Canada’s National Energy Board (NEB) has downgraded its long-term crude production forecast by just under half a million barrels.
The NEB said Wednesday that it expects Canadian crude oil production to increase from 4 million barrels per day in 2015 to 5.7 million barrels per day by 2040, a nearly 400,000 barrels per day decline from the agency’s previous forecast.
In the report’s reference case, Canadian crude oil production is expected to continue growing but at a “slower rate” than the agency had previously projected.
The NEB’s reference crude oil price is now US$90 per barrel by 2040, a $17 per barrel decline from the agency’s projections released at the start of the year.
“The global price of oil remains a key uncertainty for future growth,” the NEB said.
Electricity generated from coal is expected to drop by 10 percent from current levels by 2040, due to federal regulations and the planned phase-out of coal in Alberta by 2030.
The NEB said that “considerable natural gas and renewable energy” will be added over the projection period to replace declining coal generation.
Hydroelectric capacity is expected to jump by 15 percent from 2015 levels by 2040.
Canada’s combined solar, wind and biomass capacity is projected to more than double by 2040.

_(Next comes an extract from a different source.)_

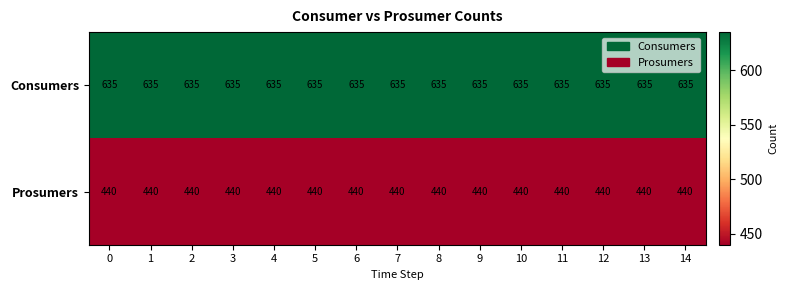

What is the sum of the Consumers values at 12 and 5?

1270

The NEB expects energy use, including energy derived from fossil fuels, to continue growing but at a “slower pace” compared to the agency’s previous projections.
The agency added that, despite continued growth, energy used is expected to expand at a “much slower pace than Canada has seen over the last 25 years.”
“Canada’s energy system continues to face a great deal of change and uncertainty. The NEB’s updated energy outlook reflects recent volatility in global crude prices, as well as the ongoing impact of climate policies. As climate policy frameworks in Canada continue to evolve, the NEB will continue to update our Energy Futures series and provide Canadians with up-to-date, unbiased and factual energy information,” National Energy Board chief economist Shelley Milutinovic said.
The National Energy Board is an independent federal regulator of several parts of Canada’s energy industry including pipelines, energy development and trade.